INSTRUCTIONS:
**A)** Reproduce, word for word, the passage of the article on child protesters in Iran that begins at "Iran: child protesters" and ends after "Human Rights Watch.".
**B)** Continue the article on child protesters in Iran from its final sentence.

GIVEN TEXT:
════════════════

Iran: child protesters tortured and killed by security forces.
By Juliette Régnier
Iranian security forces have been torturing and killing children participating in the protests across the country since the death in custody of Mahsa Amini in September 2022, reveal reports from Human Rights organizations. The crackdown on protesters has been extremely violent from the outset of the social movement, “the authorities have not hesitated to extend the coercive power of the state to silence even children,” declared Tara Sepehri Far, senior Iran researcher at Human Rights Watch.
Youth protesters and targeting of students:
Despite state propaganda aimed at brainwashing Iranian kids, they have become essential actors in the uprisings. From elementary schools to universities, children and young adults are making their voices heard, demanding political and social changes. They are writing and chanting protest slogans, tearing off the pages of their books featuring leaders of the Islamic Republic, and young girls are removing their headscarves.

════════════════

DATA SHOWN:

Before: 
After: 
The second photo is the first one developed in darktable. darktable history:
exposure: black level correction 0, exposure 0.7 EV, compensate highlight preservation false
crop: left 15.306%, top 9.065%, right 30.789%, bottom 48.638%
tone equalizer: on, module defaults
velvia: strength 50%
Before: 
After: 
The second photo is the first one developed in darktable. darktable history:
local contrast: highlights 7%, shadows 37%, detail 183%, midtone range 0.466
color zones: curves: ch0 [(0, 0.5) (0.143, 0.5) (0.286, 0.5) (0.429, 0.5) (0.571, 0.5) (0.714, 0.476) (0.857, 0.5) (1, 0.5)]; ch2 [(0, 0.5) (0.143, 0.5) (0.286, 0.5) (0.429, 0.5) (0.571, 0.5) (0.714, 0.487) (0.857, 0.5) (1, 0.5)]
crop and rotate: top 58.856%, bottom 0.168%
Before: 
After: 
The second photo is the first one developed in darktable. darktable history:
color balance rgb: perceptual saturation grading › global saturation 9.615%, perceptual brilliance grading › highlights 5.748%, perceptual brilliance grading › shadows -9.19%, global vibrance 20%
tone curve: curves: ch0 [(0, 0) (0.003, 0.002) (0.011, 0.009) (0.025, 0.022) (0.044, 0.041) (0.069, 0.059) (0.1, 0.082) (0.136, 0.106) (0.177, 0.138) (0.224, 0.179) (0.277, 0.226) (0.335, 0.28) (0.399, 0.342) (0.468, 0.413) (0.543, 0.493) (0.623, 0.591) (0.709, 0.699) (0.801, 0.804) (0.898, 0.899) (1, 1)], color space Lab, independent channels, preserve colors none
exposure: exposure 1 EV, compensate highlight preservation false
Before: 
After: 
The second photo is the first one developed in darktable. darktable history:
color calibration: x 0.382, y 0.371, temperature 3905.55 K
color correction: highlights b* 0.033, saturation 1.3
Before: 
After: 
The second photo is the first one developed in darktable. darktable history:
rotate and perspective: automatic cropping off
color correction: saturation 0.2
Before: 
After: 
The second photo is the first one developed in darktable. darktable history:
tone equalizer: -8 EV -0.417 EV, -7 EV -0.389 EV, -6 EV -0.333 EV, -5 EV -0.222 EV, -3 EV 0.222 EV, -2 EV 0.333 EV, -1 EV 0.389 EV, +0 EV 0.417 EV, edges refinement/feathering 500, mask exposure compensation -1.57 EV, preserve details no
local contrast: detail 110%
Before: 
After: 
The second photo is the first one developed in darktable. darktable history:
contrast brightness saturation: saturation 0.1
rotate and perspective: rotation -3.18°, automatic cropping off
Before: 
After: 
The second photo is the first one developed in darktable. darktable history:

════════════════

ANSWERS PER TASK:
**A)**
Iran: child protesters tortured and killed by security forces.
By Juliette Régnier
Iranian security forces have been torturing and killing children participating in the protests across the country since the death in custody of Mahsa Amini in September 2022, reveal reports from Human Rights organizations. The crackdown on protesters has been extremely violent from the outset of the social movement, “the authorities have not hesitated to extend the coercive power of the state to silence even children,” declared Tara Sepehri Far, senior Iran researcher at Human Rights Watch.

**B)**
Sadly, university students are particularly vulnerable to state repression because of the collaboration of the Islamic Revolutionary Guards with the Student Basij, a student organization formed by Khomeini in 1988 to defend “Islam, the revolution, and the values of the ruling system” in universities. These voluntarily recruited students, who receive ideological training, gather information which they then pass on to the security forces to facilitate the arrest of student movement participants. They are loyal to the state and often occupy governmental and security positions after their studies.
Arbitrary arrests and incommunicado detentions:
In a report published in April 2023 and investigating abuses against 11 children between September 2022 and February 2023, Human Rights Watch refers to the use of incommunicado detention, defined as “a situation of detention in which an individual is denied access to family members, an attorney, or an independent physician”. Several Human Rights groups have drawn attention to the illegal procedures used by Iranian Security forces when arresting protesters. After being arrested, children are taken to unofficial locations or transferred to prisons for days, even weeks, without their families being informed. They are denied their right to a fair trial and tried outside of youth courts.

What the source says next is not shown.